No dia 27 do mês de outubro, próximo passado, numa coletiva à imprensa, o Conselho Permanente da Conferência Nacional dos Bispos do Brasil divulgou nota sobre a Proposta de Emenda à Constituição (PEC) 241/2016, apresentado pelo Poder Executivo. A referida Proposta é apresentada como fórmula para alcançar o equilíbrio dos gastos públicos. Porém, para fazer isso a PEC 241 “limita, a partir do ano que vem às despesas primárias do Estado, como a educação, saúde, infraestrutura, segurança, funcionalismo e outros, para os próximos 20 anos”. Os bispos discordam com a Proposta afirmando que é “injusta e seletiva” porque “obriga os trabalhadores e os pobres, justamente aqueles que realmente precisam do Estado para que seus direitos constitucionais sejam garantidos, a pagar a conta do descontrole dos gastos”. Segundo o Cardeal eleito Dom Sérgio da Rocha, Presidente Nacional da CNBB, a PEC 241 “supervaloriza o mercado em detrimento do Estado e garante, ainda, que a mesma é um afronte à Constituição de 1988, que garantem um limite mínimo de investimento nas áreas de saúde e educação”.

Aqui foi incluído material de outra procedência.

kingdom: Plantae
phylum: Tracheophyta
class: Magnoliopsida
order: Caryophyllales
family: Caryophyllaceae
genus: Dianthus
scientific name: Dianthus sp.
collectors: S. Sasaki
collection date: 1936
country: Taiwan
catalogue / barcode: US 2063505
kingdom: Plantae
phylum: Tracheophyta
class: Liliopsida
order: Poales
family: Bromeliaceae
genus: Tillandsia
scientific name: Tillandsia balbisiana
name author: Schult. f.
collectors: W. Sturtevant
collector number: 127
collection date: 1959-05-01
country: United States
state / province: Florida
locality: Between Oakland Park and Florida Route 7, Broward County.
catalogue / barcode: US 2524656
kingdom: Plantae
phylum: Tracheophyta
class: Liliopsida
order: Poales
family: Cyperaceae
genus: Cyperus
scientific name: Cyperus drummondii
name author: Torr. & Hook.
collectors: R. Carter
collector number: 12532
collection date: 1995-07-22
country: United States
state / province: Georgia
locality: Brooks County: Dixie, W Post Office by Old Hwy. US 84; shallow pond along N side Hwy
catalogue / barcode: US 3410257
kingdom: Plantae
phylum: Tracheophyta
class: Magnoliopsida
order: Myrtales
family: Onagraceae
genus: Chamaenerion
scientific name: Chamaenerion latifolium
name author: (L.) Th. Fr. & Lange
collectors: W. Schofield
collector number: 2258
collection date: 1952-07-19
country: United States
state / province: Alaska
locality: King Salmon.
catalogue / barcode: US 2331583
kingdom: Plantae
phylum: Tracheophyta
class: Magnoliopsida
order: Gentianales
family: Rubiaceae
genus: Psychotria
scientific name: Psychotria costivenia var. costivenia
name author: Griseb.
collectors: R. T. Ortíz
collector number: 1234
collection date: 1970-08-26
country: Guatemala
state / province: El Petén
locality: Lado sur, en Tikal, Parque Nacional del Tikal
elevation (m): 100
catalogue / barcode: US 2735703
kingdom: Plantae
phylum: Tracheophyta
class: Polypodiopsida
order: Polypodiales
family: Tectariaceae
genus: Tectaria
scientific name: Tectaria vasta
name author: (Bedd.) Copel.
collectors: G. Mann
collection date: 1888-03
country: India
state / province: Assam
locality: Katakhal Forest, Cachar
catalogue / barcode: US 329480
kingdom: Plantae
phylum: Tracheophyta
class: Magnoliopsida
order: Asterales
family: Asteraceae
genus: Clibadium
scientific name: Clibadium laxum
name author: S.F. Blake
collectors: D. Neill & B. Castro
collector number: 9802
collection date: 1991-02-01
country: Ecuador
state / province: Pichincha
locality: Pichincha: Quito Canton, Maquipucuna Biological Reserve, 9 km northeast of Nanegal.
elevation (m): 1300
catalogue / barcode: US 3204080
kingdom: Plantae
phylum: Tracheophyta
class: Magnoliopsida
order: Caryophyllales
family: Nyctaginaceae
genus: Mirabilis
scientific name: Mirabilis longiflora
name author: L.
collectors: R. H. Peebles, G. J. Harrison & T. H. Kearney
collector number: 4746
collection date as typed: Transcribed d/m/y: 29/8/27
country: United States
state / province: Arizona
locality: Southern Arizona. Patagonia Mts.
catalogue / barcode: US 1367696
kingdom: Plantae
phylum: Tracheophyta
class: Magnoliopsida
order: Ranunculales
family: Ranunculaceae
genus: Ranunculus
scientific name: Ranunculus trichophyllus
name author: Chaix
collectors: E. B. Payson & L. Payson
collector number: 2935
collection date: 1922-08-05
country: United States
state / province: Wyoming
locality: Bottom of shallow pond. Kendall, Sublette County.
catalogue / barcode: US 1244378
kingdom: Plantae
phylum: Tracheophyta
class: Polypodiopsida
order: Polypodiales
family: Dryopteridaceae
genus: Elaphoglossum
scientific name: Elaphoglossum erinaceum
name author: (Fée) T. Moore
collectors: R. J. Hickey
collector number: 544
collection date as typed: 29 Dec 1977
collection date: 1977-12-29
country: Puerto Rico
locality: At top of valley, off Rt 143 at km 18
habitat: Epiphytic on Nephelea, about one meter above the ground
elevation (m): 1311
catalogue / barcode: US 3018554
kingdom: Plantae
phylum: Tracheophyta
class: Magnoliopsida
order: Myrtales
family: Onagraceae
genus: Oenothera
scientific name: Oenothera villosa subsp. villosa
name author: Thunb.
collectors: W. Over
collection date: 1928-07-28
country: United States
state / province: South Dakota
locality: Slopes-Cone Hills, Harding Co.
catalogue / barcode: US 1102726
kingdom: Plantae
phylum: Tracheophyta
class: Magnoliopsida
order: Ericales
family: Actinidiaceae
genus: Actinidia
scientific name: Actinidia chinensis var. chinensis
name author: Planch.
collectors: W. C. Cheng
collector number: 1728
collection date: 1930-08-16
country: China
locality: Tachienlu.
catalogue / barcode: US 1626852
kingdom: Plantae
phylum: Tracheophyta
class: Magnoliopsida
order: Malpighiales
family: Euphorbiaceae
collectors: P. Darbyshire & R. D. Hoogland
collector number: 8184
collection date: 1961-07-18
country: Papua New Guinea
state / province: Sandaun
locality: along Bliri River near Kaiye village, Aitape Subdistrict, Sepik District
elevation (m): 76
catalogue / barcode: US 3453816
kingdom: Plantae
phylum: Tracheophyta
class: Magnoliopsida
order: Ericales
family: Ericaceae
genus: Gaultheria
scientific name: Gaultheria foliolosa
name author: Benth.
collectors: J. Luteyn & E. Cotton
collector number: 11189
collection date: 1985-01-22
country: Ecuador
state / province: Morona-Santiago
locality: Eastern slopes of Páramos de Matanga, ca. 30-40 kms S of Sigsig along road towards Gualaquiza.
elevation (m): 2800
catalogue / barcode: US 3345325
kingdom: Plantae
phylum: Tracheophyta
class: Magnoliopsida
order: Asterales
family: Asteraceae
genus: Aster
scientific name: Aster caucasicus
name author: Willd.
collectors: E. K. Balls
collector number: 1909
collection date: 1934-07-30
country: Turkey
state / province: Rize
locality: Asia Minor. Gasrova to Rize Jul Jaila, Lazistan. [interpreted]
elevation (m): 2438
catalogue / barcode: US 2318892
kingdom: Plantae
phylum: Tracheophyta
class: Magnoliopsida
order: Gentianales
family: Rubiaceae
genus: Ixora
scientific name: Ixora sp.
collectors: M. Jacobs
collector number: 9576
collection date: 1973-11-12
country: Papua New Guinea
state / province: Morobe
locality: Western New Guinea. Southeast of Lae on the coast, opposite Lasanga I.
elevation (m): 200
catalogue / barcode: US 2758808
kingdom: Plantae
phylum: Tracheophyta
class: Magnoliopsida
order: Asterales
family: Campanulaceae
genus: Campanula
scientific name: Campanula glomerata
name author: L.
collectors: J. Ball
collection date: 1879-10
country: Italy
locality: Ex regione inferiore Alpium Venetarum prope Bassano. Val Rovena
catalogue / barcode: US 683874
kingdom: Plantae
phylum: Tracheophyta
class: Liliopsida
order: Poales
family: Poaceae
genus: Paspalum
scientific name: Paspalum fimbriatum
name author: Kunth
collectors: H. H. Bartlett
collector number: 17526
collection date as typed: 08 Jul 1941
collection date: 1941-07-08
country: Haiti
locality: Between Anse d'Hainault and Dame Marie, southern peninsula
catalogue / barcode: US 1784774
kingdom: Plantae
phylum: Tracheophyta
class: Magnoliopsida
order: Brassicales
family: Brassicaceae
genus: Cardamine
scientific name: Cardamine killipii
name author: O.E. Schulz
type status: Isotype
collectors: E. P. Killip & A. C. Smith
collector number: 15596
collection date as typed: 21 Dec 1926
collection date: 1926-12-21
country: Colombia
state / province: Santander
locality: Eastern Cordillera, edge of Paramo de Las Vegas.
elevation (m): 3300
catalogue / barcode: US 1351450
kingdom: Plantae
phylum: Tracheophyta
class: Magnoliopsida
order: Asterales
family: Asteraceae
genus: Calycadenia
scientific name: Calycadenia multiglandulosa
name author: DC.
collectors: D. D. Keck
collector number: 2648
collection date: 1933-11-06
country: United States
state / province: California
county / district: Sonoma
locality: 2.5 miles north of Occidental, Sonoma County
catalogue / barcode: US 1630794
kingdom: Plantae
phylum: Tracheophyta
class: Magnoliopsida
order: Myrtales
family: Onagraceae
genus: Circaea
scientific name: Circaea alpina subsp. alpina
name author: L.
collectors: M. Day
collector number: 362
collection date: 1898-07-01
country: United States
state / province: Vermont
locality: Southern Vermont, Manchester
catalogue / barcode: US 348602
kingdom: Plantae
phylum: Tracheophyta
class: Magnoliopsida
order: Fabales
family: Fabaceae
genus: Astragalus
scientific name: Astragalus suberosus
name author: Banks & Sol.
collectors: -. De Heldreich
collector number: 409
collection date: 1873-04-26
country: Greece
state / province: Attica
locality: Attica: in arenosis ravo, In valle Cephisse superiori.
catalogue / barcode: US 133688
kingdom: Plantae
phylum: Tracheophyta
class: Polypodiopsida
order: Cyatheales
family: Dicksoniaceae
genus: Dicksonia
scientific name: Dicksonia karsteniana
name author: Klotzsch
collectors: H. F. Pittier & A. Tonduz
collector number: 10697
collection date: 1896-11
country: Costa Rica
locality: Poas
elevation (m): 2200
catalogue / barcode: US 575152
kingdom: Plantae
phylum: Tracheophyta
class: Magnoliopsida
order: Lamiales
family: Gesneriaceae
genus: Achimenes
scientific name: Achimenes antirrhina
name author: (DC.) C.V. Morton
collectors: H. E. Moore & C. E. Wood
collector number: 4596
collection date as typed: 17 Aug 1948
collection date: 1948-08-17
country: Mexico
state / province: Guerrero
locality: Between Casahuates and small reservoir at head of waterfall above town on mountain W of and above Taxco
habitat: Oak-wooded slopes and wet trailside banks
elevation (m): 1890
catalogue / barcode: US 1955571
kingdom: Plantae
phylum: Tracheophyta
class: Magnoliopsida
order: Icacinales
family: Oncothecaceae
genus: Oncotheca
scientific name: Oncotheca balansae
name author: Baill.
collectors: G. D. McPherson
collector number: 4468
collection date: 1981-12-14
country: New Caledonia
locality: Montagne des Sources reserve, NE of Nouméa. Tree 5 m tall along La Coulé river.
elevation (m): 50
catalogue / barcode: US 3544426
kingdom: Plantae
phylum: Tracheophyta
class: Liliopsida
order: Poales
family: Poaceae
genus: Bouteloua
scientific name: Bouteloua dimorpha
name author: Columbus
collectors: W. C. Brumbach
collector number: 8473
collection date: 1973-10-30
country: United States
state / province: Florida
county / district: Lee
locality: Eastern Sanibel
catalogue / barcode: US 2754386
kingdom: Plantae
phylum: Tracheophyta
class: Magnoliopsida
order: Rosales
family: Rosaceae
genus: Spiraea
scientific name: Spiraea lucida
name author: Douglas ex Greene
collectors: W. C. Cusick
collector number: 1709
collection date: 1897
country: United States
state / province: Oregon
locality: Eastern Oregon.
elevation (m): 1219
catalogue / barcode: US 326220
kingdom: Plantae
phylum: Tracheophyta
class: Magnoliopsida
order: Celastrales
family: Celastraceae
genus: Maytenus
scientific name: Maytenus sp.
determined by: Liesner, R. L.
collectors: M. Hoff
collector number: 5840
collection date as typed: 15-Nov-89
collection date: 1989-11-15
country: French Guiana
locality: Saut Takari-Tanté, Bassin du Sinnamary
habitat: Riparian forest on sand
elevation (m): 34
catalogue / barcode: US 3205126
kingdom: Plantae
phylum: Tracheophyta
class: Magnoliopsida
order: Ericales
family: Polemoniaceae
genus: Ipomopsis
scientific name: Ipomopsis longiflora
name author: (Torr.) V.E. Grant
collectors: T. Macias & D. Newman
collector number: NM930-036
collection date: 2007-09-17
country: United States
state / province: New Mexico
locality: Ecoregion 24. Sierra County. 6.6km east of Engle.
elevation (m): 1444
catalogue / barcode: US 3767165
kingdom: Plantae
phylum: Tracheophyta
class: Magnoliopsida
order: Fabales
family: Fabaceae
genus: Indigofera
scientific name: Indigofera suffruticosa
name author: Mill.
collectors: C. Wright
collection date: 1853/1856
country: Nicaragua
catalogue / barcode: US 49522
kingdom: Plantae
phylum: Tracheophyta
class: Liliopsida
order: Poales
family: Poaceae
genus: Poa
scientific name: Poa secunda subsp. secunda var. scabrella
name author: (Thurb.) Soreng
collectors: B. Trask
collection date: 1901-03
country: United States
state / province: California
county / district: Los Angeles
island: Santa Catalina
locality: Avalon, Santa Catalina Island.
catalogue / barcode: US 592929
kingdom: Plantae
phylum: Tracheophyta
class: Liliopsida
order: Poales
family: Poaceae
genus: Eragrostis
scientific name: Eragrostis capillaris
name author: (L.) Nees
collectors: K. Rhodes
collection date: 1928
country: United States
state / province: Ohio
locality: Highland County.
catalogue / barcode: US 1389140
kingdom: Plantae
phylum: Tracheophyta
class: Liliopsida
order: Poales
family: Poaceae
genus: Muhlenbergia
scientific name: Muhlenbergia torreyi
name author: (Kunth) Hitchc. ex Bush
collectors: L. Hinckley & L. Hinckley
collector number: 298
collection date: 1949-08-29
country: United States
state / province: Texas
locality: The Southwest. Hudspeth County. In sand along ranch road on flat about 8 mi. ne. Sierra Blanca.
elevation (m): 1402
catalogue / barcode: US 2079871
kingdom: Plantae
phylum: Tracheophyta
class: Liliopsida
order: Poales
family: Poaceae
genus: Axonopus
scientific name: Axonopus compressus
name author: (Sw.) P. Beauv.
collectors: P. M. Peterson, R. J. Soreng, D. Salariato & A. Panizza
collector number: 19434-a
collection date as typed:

Os bispos estão convencidos que é muito importante que esta Proposta de Emenda à Constituição (PEC 241/2016) seja debatida muita mais e de uma maneira mais ampla e democrática. Dom Sérgio da Rocha ainda disse: “É claro que nós bispos temos interesse que os próprios parlamentares conheçam essa reflexão e  posição da Conferência Nacional dos Bispos do Brasil, especialmente o Senado já que a próxima etapa aconteceria lá”. O Vice – Presidente da CNBB, Dom Murilo Krieger,  afirmou que o Senado Federal tem a responsabilidade  de dialogar  amplamente com a sociedade.  “A sociedade não tem uma participação, ela foi colocada diante de uma situação e nem imagina as consequências, que serão duradoras”, e finalizou: “Então, se é uma solução ideal para o Brasil, porque não dialogar e envolver toda a sociedade?”. Talvez as preocupações dos bispos podem ser resumidas assim: “A proposta de Emenda à Constituição, a PEC 241/2016,  é injusta, seletiva, supervaloriza o mercado e afronta a Constituição”.

Pe. Brendan Coleman Mc Donald, Redentorista e Assessor da CNBB.